[Stored records]
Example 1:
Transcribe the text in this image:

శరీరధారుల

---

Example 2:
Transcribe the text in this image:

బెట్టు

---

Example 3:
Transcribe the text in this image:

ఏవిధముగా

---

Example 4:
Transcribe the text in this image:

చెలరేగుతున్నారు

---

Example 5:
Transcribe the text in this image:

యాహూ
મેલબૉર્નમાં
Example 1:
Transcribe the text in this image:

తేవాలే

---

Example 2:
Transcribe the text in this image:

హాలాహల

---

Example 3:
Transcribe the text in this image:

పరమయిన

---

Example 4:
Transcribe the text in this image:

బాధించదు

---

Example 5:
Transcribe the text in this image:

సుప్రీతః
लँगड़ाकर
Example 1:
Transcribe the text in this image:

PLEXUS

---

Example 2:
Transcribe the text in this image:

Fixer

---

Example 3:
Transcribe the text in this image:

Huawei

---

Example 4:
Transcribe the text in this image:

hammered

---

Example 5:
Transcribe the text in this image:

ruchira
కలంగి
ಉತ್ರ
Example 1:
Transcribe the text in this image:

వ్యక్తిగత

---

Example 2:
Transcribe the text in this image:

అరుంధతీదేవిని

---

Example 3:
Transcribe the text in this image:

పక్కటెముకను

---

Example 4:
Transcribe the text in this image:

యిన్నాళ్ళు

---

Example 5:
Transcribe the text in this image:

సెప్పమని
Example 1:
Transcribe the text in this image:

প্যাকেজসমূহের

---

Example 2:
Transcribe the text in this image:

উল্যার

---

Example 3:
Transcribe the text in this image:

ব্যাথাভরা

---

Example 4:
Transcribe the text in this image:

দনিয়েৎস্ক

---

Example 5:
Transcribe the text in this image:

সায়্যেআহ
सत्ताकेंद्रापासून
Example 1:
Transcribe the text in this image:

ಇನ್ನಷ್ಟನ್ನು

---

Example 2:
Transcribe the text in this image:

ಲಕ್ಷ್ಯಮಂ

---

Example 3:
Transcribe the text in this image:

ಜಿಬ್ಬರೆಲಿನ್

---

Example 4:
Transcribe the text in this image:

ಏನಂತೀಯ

## Directive
Please repeat every one of the lines above word for word, with no changes.

## Task solution
Example 1:
Transcribe the text in this image:

శరీరధారుల

---

Example 2:
Transcribe the text in this image:

బెట్టు

---

Example 3:
Transcribe the text in this image:

ఏవిధముగా

---

Example 4:
Transcribe the text in this image:

చెలరేగుతున్నారు

---

Example 5:
Transcribe the text in this image:

యాహూ
મેલબૉર્નમાં
Example 1:
Transcribe the text in this image:

తేవాలే

---

Example 2:
Transcribe the text in this image:

హాలాహల

---

Example 3:
Transcribe the text in this image:

పరమయిన

---

Example 4:
Transcribe the text in this image:

బాధించదు

---

Example 5:
Transcribe the text in this image:

సుప్రీతః
लँगड़ाकर
Example 1:
Transcribe the text in this image:

PLEXUS

---

Example 2:
Transcribe the text in this image:

Fixer

---

Example 3:
Transcribe the text in this image:

Huawei

---

Example 4:
Transcribe the text in this image:

hammered

---

Example 5:
Transcribe the text in this image:

ruchira
కలంగి
ಉತ್ರ
Example 1:
Transcribe the text in this image:

వ్యక్తిగత

---

Example 2:
Transcribe the text in this image:

అరుంధతీదేవిని

---

Example 3:
Transcribe the text in this image:

పక్కటెముకను

---

Example 4:
Transcribe the text in this image:

యిన్నాళ్ళు

---

Example 5:
Transcribe the text in this image:

సెప్పమని
Example 1:
Transcribe the text in this image:

প্যাকেজসমূহের

---

Example 2:
Transcribe the text in this image:

উল্যার

---

Example 3:
Transcribe the text in this image:

ব্যাথাভরা

---

Example 4:
Transcribe the text in this image:

দনিয়েৎস্ক

---

Example 5:
Transcribe the text in this image:

সায়্যেআহ
सत्ताकेंद्रापासून
Example 1:
Transcribe the text in this image:

ಇನ್ನಷ್ಟನ್ನು

---

Example 2:
Transcribe the text in this image:

ಲಕ್ಷ್ಯಮಂ

---

Example 3:
Transcribe the text in this image:

ಜಿಬ್ಬರೆಲಿನ್

---

Example 4:
Transcribe the text in this image:

ಏನಂತೀಯ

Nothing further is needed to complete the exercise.